Drück an der gewünschten Stelle die Folie einfach etwas runter und leg einen schönen Stein drauf.
Dahinter die Erde auflockern und mit Sand vermischen.
__ Sumpfdotterblume ,__ Blutweiderich und Pfennigskraut anpflanzen.
Die halten auch Trockenheit gut aus.

Ausserdem hast du ringsum soviel "Freiraum", da sollte das Wasser,wenns denn mal zu viel wird, gut versickern können.

Ich hab es bei mir (links in der Ecke) ähnlich gemacht,allerdings mit __ Seggen und nem kleinen Miscanthus bepflanzt.

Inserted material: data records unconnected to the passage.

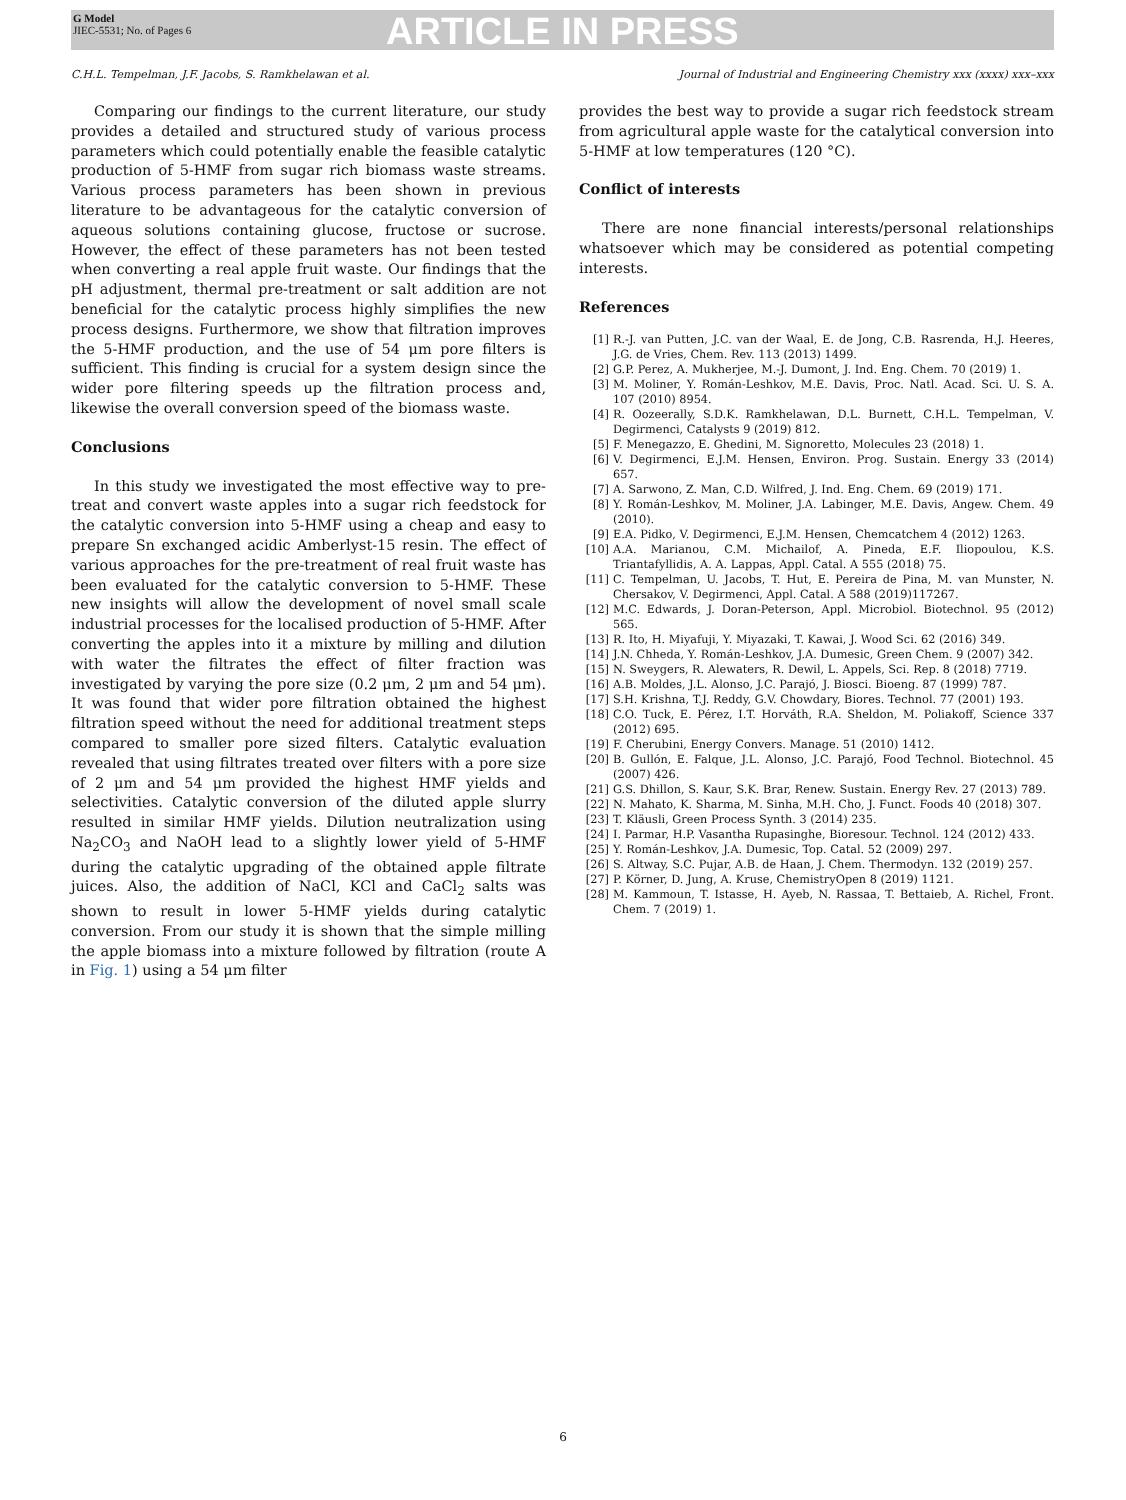G Model
JIEC-5531; No. of Pages 6
ARTICLE IN PRESS
C.H.L. Tempelman, J.F. Jacobs, S. Ramkhelawan et al. Journal of Industrial and Engineering Chemistry xxx (xxxx) xxx–xxx
Comparing our findings to the current literature, our study provides a detailed and structured study of various process parameters which could potentially enable the feasible catalytic production of 5-HMF from sugar rich biomass waste streams. Various process parameters has been shown in previous literature to be advantageous for the catalytic conversion of aqueous solutions containing glucose, fructose or sucrose. However, the effect of these parameters has not been tested when converting a real apple fruit waste. Our findings that the pH adjustment, thermal pre-treatment or salt addition are not beneficial for the catalytic process highly simplifies the new process designs. Furthermore, we show that filtration improves the 5-HMF production, and the use of 54 μm pore filters is sufficient. This finding is crucial for a system design since the wider pore filtering speeds up the filtration process and, likewise the overall conversion speed of the biomass waste.
Conclusions
In this study we investigated the most effective way to pre-treat and convert waste apples into a sugar rich feedstock for the catalytic conversion into 5-HMF using a cheap and easy to prepare Sn exchanged acidic Amberlyst-15 resin. The effect of various approaches for the pre-treatment of real fruit waste has been evaluated for the catalytic conversion to 5-HMF. These new insights will allow the development of novel small scale industrial processes for the localised production of 5-HMF. After converting the apples into it a mixture by milling and dilution with water the filtrates the effect of filter fraction was investigated by varying the pore size (0.2 μm, 2 μm and 54 μm). It was found that wider pore filtration obtained the highest filtration speed without the need for additional treatment steps compared to smaller pore sized filters. Catalytic evaluation revealed that using filtrates treated over filters with a pore size of 2 μm and 54 μm provided the highest HMF yields and selectivities. Catalytic conversion of the diluted apple slurry resulted in similar HMF yields. Dilution neutralization using Na<sub>2</sub>CO<sub>3</sub> and NaOH lead to a slightly lower yield of 5-HMF during the catalytic upgrading of the obtained apple filtrate juices. Also, the addition of NaCl, KCl and CaCl<sub>2</sub> salts was shown to result in lower 5-HMF yields during catalytic conversion. From our study it is shown that the simple milling the apple biomass into a mixture followed by filtration (route A in Fig. 1) using a 54 μm filter
provides the best way to provide a sugar rich feedstock stream from agricultural apple waste for the catalytical conversion into 5-HMF at low temperatures (120 °C).
Conflict of interests
There are none financial interests/personal relationships whatsoever which may be considered as potential competing interests.
References
[1] R.-J. van Putten, J.C. van der Waal, E. de Jong, C.B. Rasrenda, H.J. Heeres, J.G. de Vries, Chem. Rev. 113 (2013) 1499.
[2] G.P. Perez, A. Mukherjee, M.-J. Dumont, J. Ind. Eng. Chem. 70 (2019) 1.
[3] M. Moliner, Y. Román-Leshkov, M.E. Davis, Proc. Natl. Acad. Sci. U. S. A. 107 (2010) 8954.
[4] R. Oozeerally, S.D.K. Ramkhelawan, D.L. Burnett, C.H.L. Tempelman, V. Degirmenci, Catalysts 9 (2019) 812.
[5] F. Menegazzo, E. Ghedini, M. Signoretto, Molecules 23 (2018) 1.
[6] V. Degirmenci, E.J.M. Hensen, Environ. Prog. Sustain. Energy 33 (2014) 657.
[7] A. Sarwono, Z. Man, C.D. Wilfred, J. Ind. Eng. Chem. 69 (2019) 171.
[8] Y. Román-Leshkov, M. Moliner, J.A. Labinger, M.E. Davis, Angew. Chem. 49 (2010).
[9] E.A. Pidko, V. Degirmenci, E.J.M. Hensen, Chemcatchem 4 (2012) 1263.
[10] A.A. Marianou, C.M. Michailof, A. Pineda, E.F. Iliopoulou, K.S. Triantafyllidis, A. A. Lappas, Appl. Catal. A 555 (2018) 75.
[11] C. Tempelman, U. Jacobs, T. Hut, E. Pereira de Pina, M. van Munster, N. Chersakov, V. Degirmenci, Appl. Catal. A 588 (2019)117267.
[12] M.C. Edwards, J. Doran-Peterson, Appl. Microbiol. Biotechnol. 95 (2012) 565.
[13] R. Ito, H. Miyafuji, Y. Miyazaki, T. Kawai, J. Wood Sci. 62 (2016) 349.
[14] J.N. Chheda, Y. Román-Leshkov, J.A. Dumesic, Green Chem. 9 (2007) 342.
[15] N. Sweygers, R. Alewaters, R. Dewil, L. Appels, Sci. Rep. 8 (2018) 7719.
[16] A.B. Moldes, J.L. Alonso, J.C. Parajó, J. Biosci. Bioeng. 87 (1999) 787.
[17] S.H. Krishna, T.J. Reddy, G.V. Chowdary, Biores. Technol. 77 (2001) 193.
[18] C.O. Tuck, E. Pérez, I.T. Horváth, R.A. Sheldon, M. Poliakoff, Science 337 (2012) 695.
[19] F. Cherubini, Energy Convers. Manage. 51 (2010) 1412.
[20] B. Gullón, E. Falque, J.L. Alonso, J.C. Parajó, Food Technol. Biotechnol. 45 (2007) 426.
[21] G.S. Dhillon, S. Kaur, S.K. Brar, Renew. Sustain. Energy Rev. 27 (2013) 789.
[22] N. Mahato, K. Sharma, M. Sinha, M.H. Cho, J. Funct. Foods 40 (2018) 307.
[23] T. Kläusli, Green Process Synth. 3 (2014) 235.
[24] I. Parmar, H.P. Vasantha Rupasinghe, Bioresour. Technol. 124 (2012) 433.
[25] Y. Román-Leshkov, J.A. Dumesic, Top. Catal. 52 (2009) 297.
[26] S. Altway, S.C. Pujar, A.B. de Haan, J. Chem. Thermodyn. 132 (2019) 257.
[27] P. Körner, D. Jung, A. Kruse, ChemistryOpen 8 (2019) 1121.
[28] M. Kammoun, T. Istasse, H. Ayeb, N. Rassaa, T. Bettaieb, A. Richel, Front. Chem. 7 (2019) 1.
6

Bewußt übergelaufen ist der Teich bei mir erst einmal.
(da hab ich beim abends beim Nachfüllen vergessen das Wasser auszudrehen  )


----------



## Moderlieschenking (13. Juli 2010)

*AW: Einstellbarer Regen-Teichüberlauf*

Hi Helmut,
ich hab nur an einer Stelle des Uferdammes die Folie ca. 3cm tiefer gedrückt, das ist mein Sollüberlauf.
Das selbe hab ich am Ufergraben auch bei einer Stelle gemacht.
Funktionierte bisher immer einwandfrei. 
LG Markus


----------



## Digicat (13. Juli 2010)

*AW: Einstellbarer Regen-Teichüberlauf*

Servus Eugen

Warum der Aufwand  ..... ich habe Angst das mir der Regen und "Dein" Regenüberlauf die "Steinschlichtung" an dieser Stelle unterspült, rinnt das Wasser ja dann innerhalb der Schlichtung und sucht sich einen Weg.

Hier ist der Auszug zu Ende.